Antonio threatened for West Ham, cutting in from the left and hitting a shot towards the far post which was deflected across Gazzaniga’s goal at the expense of a corner, which Spurs cleared. After 36 minutes Antonio threatened again, having the beating of Walker-Peters, but not Juan Foyth who tackled and put the ball out for a corner. West Ham had a free kick on their left , but Gazzaniga was alert and closed down Hernandez before he could shoot. After another (this one clever) free kick by the home side on their left again Diop crossed, Antonio tried, but Hernandez had an effort saved by Gazzaniga. Just before the break, Harry Winks needed treatment after making a vital midfield interception.

West Ham manager Manuel Pellegrini replaced Anderson with Snodgrass at the interval, and Spurs were called upon to defend early on. Antonio was threatening again, but Foyth, Sanchez and Gazzaniga were strong. Having weathered the storm, such as it was, Spurs went two up with Son scoring again. This time Masuaku failed to clear Dele’s ball which ran to the advancing Son, who rounded Adrian to score in front of the delighted away support. It was perhaps around this time that we saw the first incursion towards the Spurs support by a home fan, and there were actually two one-man pitch invasions by West Ham fans during the remainder of the game. On Saturday they face Burnley here, which was the game that led to so much home crowd trouble in March. I wonder if West Ham will suffer sanction as a result of their inability to control their own fans again?

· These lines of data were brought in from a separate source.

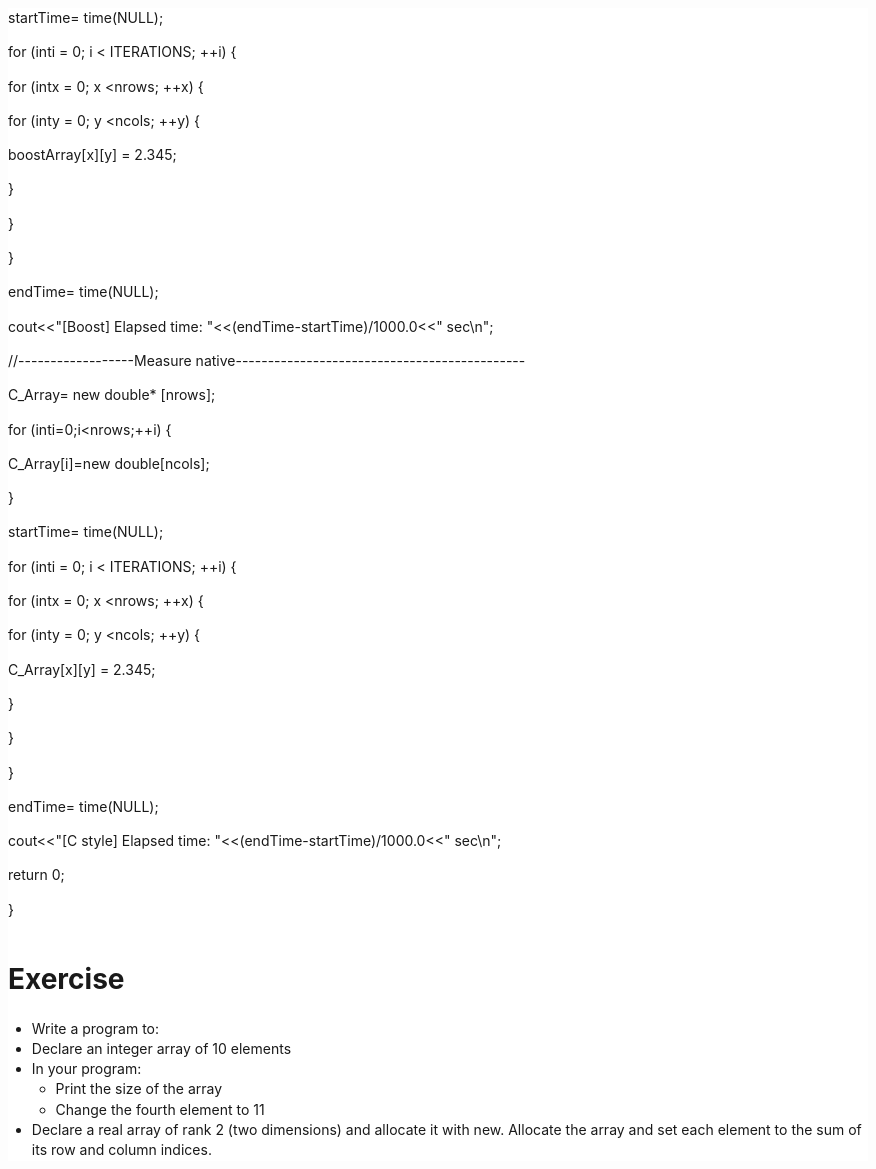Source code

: startTime= time\(NULL\);

for \(inti = 0; i < ITERATIONS; \+\+i\) \{

for \(intx = 0; x <nrows; \+\+x\) \{

for \(inty = 0; y <ncols; \+\+y\) \{

boostArray\[x\]\[y\] = 2\.345;

\}

\}

\}

endTime= time\(NULL\);

cout<<"\[Boost\] Elapsed time: "<<\(endTime\-startTime\)/1000\.0<<" sec\\n";

//\-\-\-\-\-\-\-\-\-\-\-\-\-\-\-\-\-\-Measure native\-\-\-\-\-\-\-\-\-\-\-\-\-\-\-\-\-\-\-\-\-\-\-\-\-\-\-\-\-\-\-\-\-\-\-\-\-\-\-\-\-\-\-\-\-

C\_Array= new double\* \[nrows\];

for \(inti=0;i<nrows;\+\+i\) \{

C\_Array\[i\]=new double\[ncols\];

\}

startTime= time\(NULL\);

for \(inti = 0; i < ITERATIONS; \+\+i\) \{

for \(intx = 0; x <nrows; \+\+x\) \{

for \(inty = 0; y <ncols; \+\+y\) \{

C\_Array\[x\]\[y\] = 2\.345;

\}

\}

\}

endTime= time\(NULL\);

cout<<"\[C style\] Elapsed time: "<<\(endTime\-startTime\)/1000\.0<<" sec\\n";

return 0;

\}

# Exercise

* Write a program to:
* Declare an integer array of 10 elements
* In your program:
  * Print the size of the array
  * Change the fourth element to 11
* Declare a real array of rank 2 \(two dimensions\) and allocate it with new\.  Allocate the array and set each element to the sum of its row and column indices\.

Pelligrini made a double substitution (Perez and Arnautovic for Obiang and Hernandez), and their crowd was lifted by their efforts to at least get close to Spurs. Arnautovic did cross dangerously from the right, but Foyth was equal to that effort. Dele Alli was replaced by the rarely seen Georges-Kevin Nkoudou who played down the left flank with Son switching to the right and Eriksen in the middle.

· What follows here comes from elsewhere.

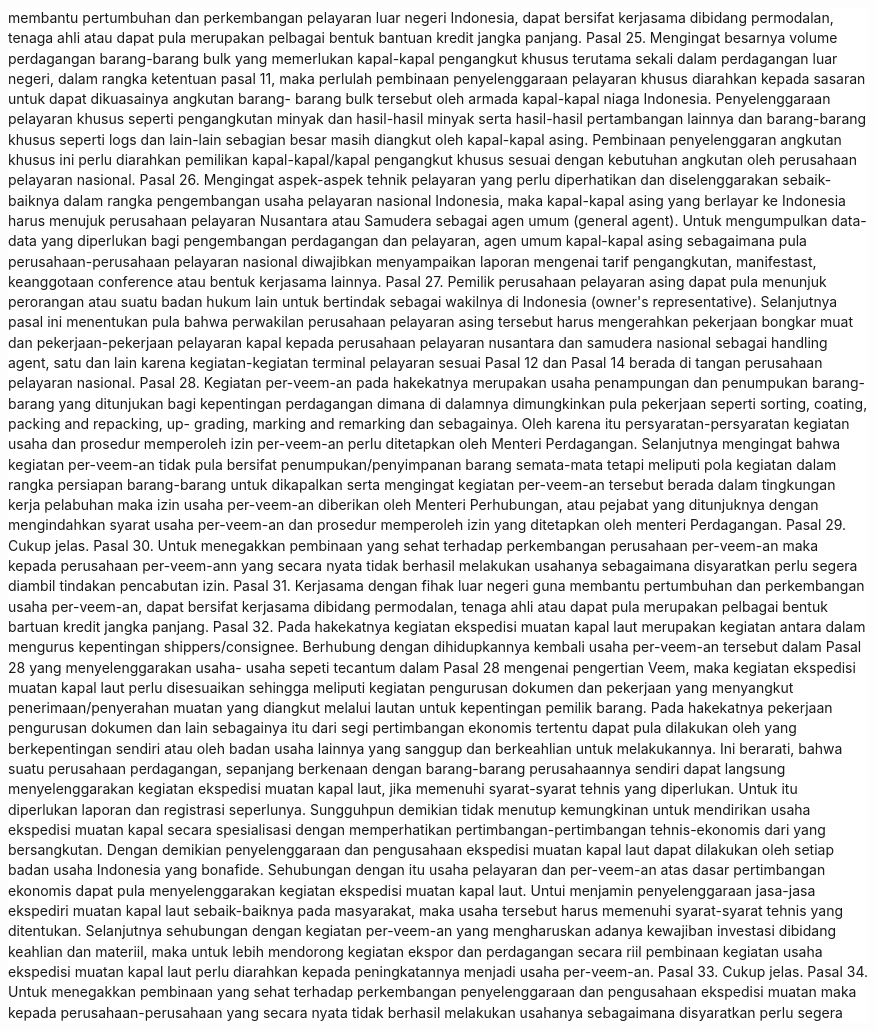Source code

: membantu pertumbuhan dan perkembangan pelayaran luar negeri Indonesia, dapat bersifat kerjasama dibidang permodalan, tenaga ahli atau dapat pula merupakan pelbagai bentuk bantuan kredit jangka panjang. Pasal 25. Mengingat besarnya volume perdagangan barang-barang bulk yang memerlukan kapal-kapal pengangkut khusus terutama sekali dalam perdagangan luar negeri, dalam rangka ketentuan pasal 11, maka perlulah pembinaan penyelenggaraan pelayaran khusus diarahkan kepada sasaran untuk dapat dikuasainya angkutan barang- barang bulk tersebut oleh armada kapal-kapal niaga Indonesia. Penyelenggaraan pelayaran khusus seperti pengangkutan minyak dan hasil-hasil minyak serta hasil-hasil pertambangan lainnya dan barang-barang khusus seperti logs dan lain-lain sebagian besar masih diangkut oleh kapal-kapal asing. Pembinaan penyelenggaran angkutan khusus ini perlu diarahkan pemilikan kapal-kapal/kapal pengangkut khusus sesuai dengan kebutuhan angkutan oleh perusahaan pelayaran nasional. Pasal 26. Mengingat aspek-aspek tehnik pelayaran yang perlu diperhatikan dan diselenggarakan sebaik-baiknya dalam rangka pengembangan usaha pelayaran nasional Indonesia, maka kapal-kapal asing yang berlayar ke Indonesia harus menujuk perusahaan pelayaran Nusantara atau Samudera sebagai agen umum (general agent). Untuk mengumpulkan data-data yang diperlukan bagi pengembangan perdagangan dan pelayaran, agen umum kapal-kapal asing sebagaimana pula perusahaan-perusahaan pelayaran nasional diwajibkan menyampaikan laporan mengenai tarif pengangkutan, manifestast, keanggotaan conference atau bentuk kerjasama lainnya. Pasal 27. Pemilik perusahaan pelayaran asing dapat pula menunjuk perorangan atau suatu badan hukum lain untuk bertindak sebagai wakilnya di Indonesia (owner's representative). Selanjutnya pasal ini menentukan pula bahwa perwakilan perusahaan pelayaran asing tersebut harus mengerahkan pekerjaan bongkar muat dan pekerjaan-pekerjaan pelayaran kapal kepada perusahaan pelayaran nusantara dan samudera nasional sebagai handling agent, satu dan lain karena kegiatan-kegiatan terminal pelayaran sesuai Pasal 12 dan Pasal 14 berada di tangan perusahaan pelayaran nasional. Pasal 28. Kegiatan per-veem-an pada hakekatnya merupakan usaha penampungan dan penumpukan barang-barang yang ditunjukan bagi kepentingan perdagangan dimana di dalamnya dimungkinkan pula pekerjaan seperti sorting, coating, packing and repacking, up- grading, marking and remarking dan sebagainya. Oleh karena itu persyaratan-persyaratan kegiatan usaha dan prosedur memperoleh izin per-veem-an perlu ditetapkan oleh Menteri Perdagangan. Selanjutnya mengingat bahwa kegiatan per-veem-an tidak pula bersifat penumpukan/penyimpanan barang semata-mata tetapi meliputi pola kegiatan dalam rangka persiapan barang-barang untuk dikapalkan serta mengingat kegiatan per-veem-an tersebut berada dalam tingkungan kerja pelabuhan maka izin usaha per-veem-an diberikan oleh Menteri Perhubungan, atau pejabat yang ditunjuknya dengan mengindahkan syarat usaha per-veem-an dan prosedur memperoleh izin yang ditetapkan oleh menteri Perdagangan. Pasal 29. Cukup jelas. Pasal 30. Untuk menegakkan pembinaan yang sehat terhadap perkembangan perusahaan per-veem-an maka kepada perusahaan per-veem-ann yang secara nyata tidak berhasil melakukan usahanya sebagaimana disyaratkan perlu segera diambil tindakan pencabutan izin. Pasal 31. Kerjasama dengan fihak luar negeri guna membantu pertumbuhan dan perkembangan usaha per-veem-an, dapat bersifat kerjasama dibidang permodalan, tenaga ahli atau dapat pula merupakan pelbagai bentuk bartuan kredit jangka panjang. Pasal 32. Pada hakekatnya kegiatan ekspedisi muatan kapal laut merupakan kegiatan antara dalam mengurus kepentingan shippers/consignee. Berhubung dengan dihidupkannya kembali usaha per-veem-an tersebut dalam Pasal 28 yang menyelenggarakan usaha- usaha sepeti tecantum dalam Pasal 28 mengenai pengertian Veem, maka kegiatan ekspedisi muatan kapal laut perlu disesuaikan sehingga meliputi kegiatan pengurusan dokumen dan pekerjaan yang menyangkut penerimaan/penyerahan muatan yang diangkut melalui lautan untuk kepentingan pemilik barang. Pada hakekatnya pekerjaan pengurusan dokumen dan lain sebagainya itu dari segi pertimbangan ekonomis tertentu dapat pula dilakukan oleh yang berkepentingan sendiri atau oleh badan usaha lainnya yang sanggup dan berkeahlian untuk melakukannya. Ini berarati, bahwa suatu perusahaan perdagangan, sepanjang berkenaan dengan barang-barang perusahaannya sendiri dapat langsung menyelenggarakan kegiatan ekspedisi muatan kapal laut, jika memenuhi syarat-syarat tehnis yang diperlukan. Untuk itu diperlukan laporan dan registrasi seperlunya. Sungguhpun demikian tidak menutup kemungkinan untuk mendirikan usaha ekspedisi muatan kapal secara spesialisasi dengan memperhatikan pertimbangan-pertimbangan tehnis-ekonomis dari yang bersangkutan. Dengan demikian penyelenggaraan dan pengusahaan ekspedisi muatan kapal laut dapat dilakukan oleh setiap badan usaha Indonesia yang bonafide. Sehubungan dengan itu usaha pelayaran dan per-veem-an atas dasar pertimbangan ekonomis dapat pula menyelenggarakan kegiatan ekspedisi muatan kapal laut. Untui menjamin penyelenggaraan jasa-jasa ekspediri muatan kapal laut sebaik-baiknya pada masyarakat, maka usaha tersebut harus memenuhi syarat-syarat tehnis yang ditentukan. Selanjutnya sehubungan dengan kegiatan per-veem-an yang mengharuskan adanya kewajiban investasi dibidang keahlian dan materiil, maka untuk lebih mendorong kegiatan ekspor dan perdagangan secara riil pembinaan kegiatan usaha ekspedisi muatan kapal laut perlu diarahkan kepada peningkatannya menjadi usaha per-veem-an. Pasal 33. Cukup jelas. Pasal 34. Untuk menegakkan pembinaan yang sehat terhadap perkembangan penyelenggaraan dan pengusahaan ekspedisi muatan maka kepada perusahaan-perusahaan yang secara nyata tidak berhasil melakukan usahanya sebagaimana disyaratkan perlu segera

There was a scramble in the Spurs penalty area after 65 minutes, following a West Ham corner, but ultimately Paulo Gazzaniga managed to clear. Refreshingly, Gazzaniga varies his game with long and short clearances. Eriksen released Nkoudou on the left and his cross was cleared to the feet of Son, whose shot went straight into Adrian’s arms. Son went down just outside the box under Ogbonna’s challenge, but there was no foul. A Spurs attack featuring Eriksen and Aurier broke down and West Ham threatened with Foyth again the foil for Arnautovic. West Ham did have a corner though and substitute Perez headed home Snodgrass’s cross at the back post to bring a roar from the home crowd.

Briefly it was “Game on”, but West Ham’s dreams faded and died and their bubbles well and truly burst when Spurs had a corner on the left, won and taken by Eriksen, which was volleyed home in the middle of the goal by Llorente. That was “Game over” and the home fans started to disappear. Llorente was immediately replaced by Sissoko, and it wasn’t long before young Skipp replaced Eriksen. Oliver showed energy naturally in the middle, but he was effective in closing down opponents too, finding time for a decent pass or two.

There were four minutes of added time, but Spurs came closest to scoring and it was Son’s chance of a hat-trick after Winks had put him in with a chance inside the area, but West Ham cleared. Sissoko put Nkoudou through, but he was offside.

Not only had Pochettino managed his squad well, but his team managed this game well. They did not attack as much as did the home side, but they were far more effective as the result shows. Spurs defended well in the middle too, and we can look forward with relish to that quarter-final away to Arsenal in the week before Christmas. What a festive occasion that will be!